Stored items
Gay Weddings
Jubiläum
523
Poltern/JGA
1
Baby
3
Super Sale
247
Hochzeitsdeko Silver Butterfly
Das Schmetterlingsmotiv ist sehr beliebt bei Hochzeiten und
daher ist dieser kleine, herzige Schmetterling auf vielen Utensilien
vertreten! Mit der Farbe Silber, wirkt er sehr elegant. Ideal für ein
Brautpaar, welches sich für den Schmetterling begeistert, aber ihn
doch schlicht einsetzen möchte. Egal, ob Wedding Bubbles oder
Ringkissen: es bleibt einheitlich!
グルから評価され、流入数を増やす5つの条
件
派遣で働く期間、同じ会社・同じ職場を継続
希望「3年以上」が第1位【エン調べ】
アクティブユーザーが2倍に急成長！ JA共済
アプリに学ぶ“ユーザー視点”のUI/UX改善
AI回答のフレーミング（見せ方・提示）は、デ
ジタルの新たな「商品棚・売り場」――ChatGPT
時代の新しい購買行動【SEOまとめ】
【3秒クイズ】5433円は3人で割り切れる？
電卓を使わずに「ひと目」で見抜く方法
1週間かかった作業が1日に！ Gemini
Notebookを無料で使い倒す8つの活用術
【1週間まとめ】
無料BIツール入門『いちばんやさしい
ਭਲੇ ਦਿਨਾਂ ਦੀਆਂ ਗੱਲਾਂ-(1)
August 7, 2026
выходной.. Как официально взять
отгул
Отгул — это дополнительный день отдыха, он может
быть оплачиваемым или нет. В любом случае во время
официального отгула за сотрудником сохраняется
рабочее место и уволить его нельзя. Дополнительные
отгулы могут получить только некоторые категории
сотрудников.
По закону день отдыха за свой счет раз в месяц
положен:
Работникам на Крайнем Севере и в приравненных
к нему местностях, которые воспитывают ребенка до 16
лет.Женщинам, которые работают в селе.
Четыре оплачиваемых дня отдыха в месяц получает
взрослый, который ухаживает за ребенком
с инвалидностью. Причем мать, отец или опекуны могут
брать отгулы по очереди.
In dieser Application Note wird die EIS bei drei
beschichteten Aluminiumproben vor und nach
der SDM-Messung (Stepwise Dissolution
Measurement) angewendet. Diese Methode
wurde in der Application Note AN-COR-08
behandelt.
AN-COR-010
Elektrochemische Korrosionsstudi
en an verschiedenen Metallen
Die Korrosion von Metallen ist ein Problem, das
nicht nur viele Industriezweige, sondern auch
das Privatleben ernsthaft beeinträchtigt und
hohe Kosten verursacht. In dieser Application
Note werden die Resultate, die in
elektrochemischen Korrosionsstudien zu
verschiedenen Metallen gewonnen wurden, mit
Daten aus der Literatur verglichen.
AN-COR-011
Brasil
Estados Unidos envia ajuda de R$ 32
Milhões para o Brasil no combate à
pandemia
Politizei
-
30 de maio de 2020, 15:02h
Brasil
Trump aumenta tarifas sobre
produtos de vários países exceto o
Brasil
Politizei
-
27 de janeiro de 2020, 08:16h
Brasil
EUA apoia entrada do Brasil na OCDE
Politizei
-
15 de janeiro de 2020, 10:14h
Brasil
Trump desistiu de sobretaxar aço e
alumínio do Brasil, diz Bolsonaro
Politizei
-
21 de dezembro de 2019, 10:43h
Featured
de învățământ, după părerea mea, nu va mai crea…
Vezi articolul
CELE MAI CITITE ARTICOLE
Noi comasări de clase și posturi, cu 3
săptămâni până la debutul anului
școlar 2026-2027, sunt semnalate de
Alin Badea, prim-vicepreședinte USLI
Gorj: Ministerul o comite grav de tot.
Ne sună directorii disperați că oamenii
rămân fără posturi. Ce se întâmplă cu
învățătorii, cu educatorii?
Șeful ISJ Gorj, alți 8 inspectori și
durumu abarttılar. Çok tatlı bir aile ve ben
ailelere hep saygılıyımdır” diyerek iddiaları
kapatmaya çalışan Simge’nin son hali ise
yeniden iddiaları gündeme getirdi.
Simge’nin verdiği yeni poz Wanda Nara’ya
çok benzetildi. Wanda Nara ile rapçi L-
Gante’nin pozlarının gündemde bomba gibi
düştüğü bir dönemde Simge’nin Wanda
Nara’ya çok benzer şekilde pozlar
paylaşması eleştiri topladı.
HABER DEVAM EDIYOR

Task objective:
Find each line in the items above that contains the word "Simge", and copy those lines out. Letter case must match.

Output below:
kapatmaya çalışan Simge’nin son hali ise
Simge’nin verdiği yeni poz Wanda Nara’ya
düştüğü bir dönemde Simge’nin Wanda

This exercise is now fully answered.